What is your experience of teaching? Pat Leon asks teachers how they manage
Name: Peter Chevins
Job: Senior lecturer in biology and neuroscience; director of studies and finance manager, School of Life Sciences, Keele University.
Salary: Senior lecturer scale.
Qualifications: BSc zoology; PhD (Leeds University); higher education teaching certificate (SEDA).
Experience: Assistant lecturer, Glasgow University department of zoology, 1967-69; demonstrator, Newcastle upon Tyne University and the Dove Marine Laboratory, 1970-72; lecturer, then senior lecturer at Keele University since 1972; head of biological sciences, 1989-94.
Hours spent teaching: My formal contact hours are about 320 a year, and I spend about three hours on average in preparation and assessment for each contact hour, so this means about 1,200 teaching-associated hours. I teach on principal courses in biology, neuroscience and biomedical sciences and make small contributions in physiotherapy and medicine.

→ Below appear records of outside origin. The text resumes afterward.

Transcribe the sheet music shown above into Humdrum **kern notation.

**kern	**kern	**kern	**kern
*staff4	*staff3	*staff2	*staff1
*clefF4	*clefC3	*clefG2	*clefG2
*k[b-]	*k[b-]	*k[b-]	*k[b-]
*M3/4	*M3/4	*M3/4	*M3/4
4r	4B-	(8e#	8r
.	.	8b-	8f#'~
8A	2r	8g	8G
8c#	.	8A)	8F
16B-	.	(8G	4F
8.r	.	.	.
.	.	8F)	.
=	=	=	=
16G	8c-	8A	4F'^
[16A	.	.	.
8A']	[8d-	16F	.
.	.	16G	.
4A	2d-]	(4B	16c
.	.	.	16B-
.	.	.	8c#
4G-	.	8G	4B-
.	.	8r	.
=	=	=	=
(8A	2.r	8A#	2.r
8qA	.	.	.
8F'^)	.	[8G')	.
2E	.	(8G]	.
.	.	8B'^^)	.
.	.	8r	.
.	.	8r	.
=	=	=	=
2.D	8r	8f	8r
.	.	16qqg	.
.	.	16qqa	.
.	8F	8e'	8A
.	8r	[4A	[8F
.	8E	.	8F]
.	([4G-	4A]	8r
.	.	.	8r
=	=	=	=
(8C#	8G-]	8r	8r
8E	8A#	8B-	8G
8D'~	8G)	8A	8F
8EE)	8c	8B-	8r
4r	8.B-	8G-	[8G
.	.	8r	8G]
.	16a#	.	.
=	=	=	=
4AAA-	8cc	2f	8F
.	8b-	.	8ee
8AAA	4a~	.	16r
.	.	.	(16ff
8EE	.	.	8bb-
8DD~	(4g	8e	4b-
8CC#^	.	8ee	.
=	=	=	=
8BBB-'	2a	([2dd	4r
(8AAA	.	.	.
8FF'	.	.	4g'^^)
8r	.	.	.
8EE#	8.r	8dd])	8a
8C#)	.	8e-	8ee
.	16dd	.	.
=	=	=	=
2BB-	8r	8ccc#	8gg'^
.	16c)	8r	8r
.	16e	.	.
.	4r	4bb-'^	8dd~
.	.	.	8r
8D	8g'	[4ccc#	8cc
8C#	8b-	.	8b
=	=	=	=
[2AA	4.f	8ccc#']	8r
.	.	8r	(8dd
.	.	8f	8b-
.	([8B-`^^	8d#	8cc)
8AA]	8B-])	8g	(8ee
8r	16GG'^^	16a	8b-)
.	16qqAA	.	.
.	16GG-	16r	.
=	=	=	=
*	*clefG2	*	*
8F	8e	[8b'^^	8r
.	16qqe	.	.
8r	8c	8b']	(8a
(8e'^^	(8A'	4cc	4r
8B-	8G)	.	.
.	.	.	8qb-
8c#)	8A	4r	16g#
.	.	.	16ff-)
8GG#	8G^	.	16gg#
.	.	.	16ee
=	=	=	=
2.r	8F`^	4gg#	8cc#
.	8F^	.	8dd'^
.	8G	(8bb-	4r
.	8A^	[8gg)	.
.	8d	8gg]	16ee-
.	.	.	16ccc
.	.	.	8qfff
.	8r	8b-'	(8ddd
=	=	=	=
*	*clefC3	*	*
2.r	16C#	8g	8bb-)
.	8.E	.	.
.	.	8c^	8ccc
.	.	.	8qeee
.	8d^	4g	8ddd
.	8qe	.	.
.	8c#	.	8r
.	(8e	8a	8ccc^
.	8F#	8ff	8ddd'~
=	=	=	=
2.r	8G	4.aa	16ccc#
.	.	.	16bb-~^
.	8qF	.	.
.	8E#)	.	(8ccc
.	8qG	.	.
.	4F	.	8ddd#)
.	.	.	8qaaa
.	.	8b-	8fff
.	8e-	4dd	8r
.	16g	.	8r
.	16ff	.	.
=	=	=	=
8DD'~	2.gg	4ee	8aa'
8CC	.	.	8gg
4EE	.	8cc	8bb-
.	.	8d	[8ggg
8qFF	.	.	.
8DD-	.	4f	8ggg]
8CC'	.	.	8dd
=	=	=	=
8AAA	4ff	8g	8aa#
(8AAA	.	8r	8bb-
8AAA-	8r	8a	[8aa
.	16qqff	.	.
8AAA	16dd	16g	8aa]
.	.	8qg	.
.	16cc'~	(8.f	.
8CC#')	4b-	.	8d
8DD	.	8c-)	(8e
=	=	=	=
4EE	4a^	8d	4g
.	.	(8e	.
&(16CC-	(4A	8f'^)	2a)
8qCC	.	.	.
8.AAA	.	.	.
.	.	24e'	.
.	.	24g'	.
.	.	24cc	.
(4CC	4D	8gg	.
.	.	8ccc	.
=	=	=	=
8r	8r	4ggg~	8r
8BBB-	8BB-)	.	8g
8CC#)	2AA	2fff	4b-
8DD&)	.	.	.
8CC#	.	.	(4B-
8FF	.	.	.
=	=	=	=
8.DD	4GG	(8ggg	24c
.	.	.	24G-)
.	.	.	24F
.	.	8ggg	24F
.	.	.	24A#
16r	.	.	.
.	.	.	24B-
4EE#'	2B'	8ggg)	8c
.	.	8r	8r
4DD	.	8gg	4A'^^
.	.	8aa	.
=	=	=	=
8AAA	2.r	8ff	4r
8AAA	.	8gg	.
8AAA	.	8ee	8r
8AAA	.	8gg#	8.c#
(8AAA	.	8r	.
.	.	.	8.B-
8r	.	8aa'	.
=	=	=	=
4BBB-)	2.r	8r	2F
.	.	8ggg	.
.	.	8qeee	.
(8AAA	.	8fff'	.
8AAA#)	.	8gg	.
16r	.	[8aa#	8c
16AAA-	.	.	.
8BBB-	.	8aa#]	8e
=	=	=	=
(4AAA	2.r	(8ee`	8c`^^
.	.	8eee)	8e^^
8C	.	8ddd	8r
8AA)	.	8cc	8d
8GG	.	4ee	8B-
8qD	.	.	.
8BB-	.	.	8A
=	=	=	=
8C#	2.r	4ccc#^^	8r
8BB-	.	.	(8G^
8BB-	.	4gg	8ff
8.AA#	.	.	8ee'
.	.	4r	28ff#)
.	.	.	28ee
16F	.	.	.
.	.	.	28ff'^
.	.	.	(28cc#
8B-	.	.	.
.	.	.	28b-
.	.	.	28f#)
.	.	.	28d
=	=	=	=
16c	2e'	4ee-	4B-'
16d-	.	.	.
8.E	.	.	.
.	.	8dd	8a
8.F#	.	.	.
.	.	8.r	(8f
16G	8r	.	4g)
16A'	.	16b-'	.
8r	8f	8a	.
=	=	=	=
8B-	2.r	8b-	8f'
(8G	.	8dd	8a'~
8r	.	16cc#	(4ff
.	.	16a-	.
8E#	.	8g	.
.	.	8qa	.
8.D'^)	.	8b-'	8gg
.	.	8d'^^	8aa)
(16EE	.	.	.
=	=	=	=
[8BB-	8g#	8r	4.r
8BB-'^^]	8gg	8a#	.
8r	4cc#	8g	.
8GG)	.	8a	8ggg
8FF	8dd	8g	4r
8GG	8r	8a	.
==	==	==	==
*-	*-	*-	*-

Hours on red tape: As chair of the teaching and learning committee, responsible for teaching quality throughout the school and for managing the school finances, most of the remainder of my time is spent on management and administration.
Hours on research: About 150 hours a year. My PhD student has just completed so I do little science research now. I have begun some research into teaching methods and student learning styles.
Teaching bugbear: Getting students to be actively involved. In seminars and tutorials I find it hard to generate discussion, and in lectures students too often take notes without thinking and then file them away until exam time.
How do you solve it? In small-group teaching, so much depends on the quality of the students: poor ones need prompting with specific questions.
In lectures, I have recently started giving prescribed reading with weekly tests to try to keep them learning all semester, not just cramming for exams.
Worst teaching moment: Whenever the projector displays inverted images, and the day when it had been stolen from its ceiling mounting and replaced with a 35mm projector.
Funniest: Lecturing on animal behaviour - the topic was mate choice and courtship - and by chance it was Valentine's day. I was interrupted by a student wanting to deliver a red rose to someone in class.
Teaching tip: Try to see the experience from the students' viewpoint, not your own. Is it interesting for them, and what will they gain from it?
Outside interests: Bowling leg-breaks and googlies - recently retired; badminton, gardening, walking, theatre and concerts.